▸ **Saved data entries**
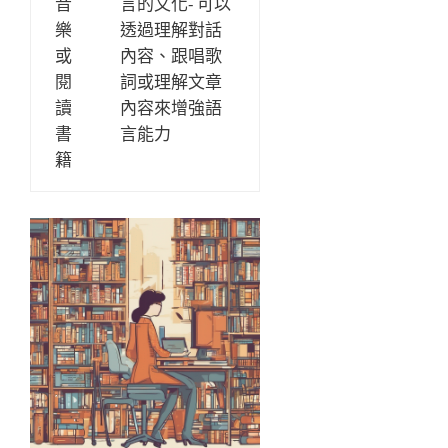
音
言的文化- 可以
樂
透過理解對話
或
內容、跟唱歌
閱
詞或理解文章
讀
內容來增強語
書
言能力
籍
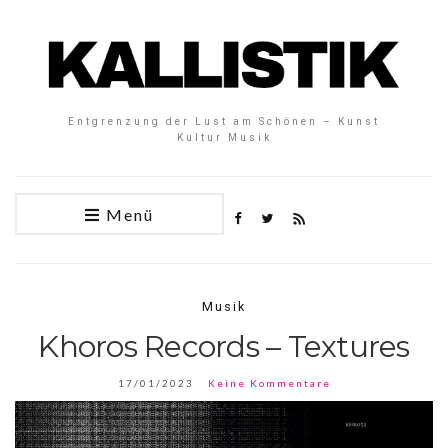
Entgrenzung der Lust am Schönen – Kunst
Kultur Musik
Menü
Musik
Khoros Records – Textures
17/01/2023
Keine Kommentare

▸ **EXERCISE GOAL**
Above are records with pictures; repeat the records exactly and leave the pictures out.

▸ **OUTPUT BELOW**
音
言的文化- 可以
樂
透過理解對話
或
內容、跟唱歌
閱
詞或理解文章
讀
內容來增強語
書
言能力
籍
Entgrenzung der Lust am Schönen – Kunst
Kultur Musik
Menü
Musik
Khoros Records – Textures
17/01/2023
Keine Kommentare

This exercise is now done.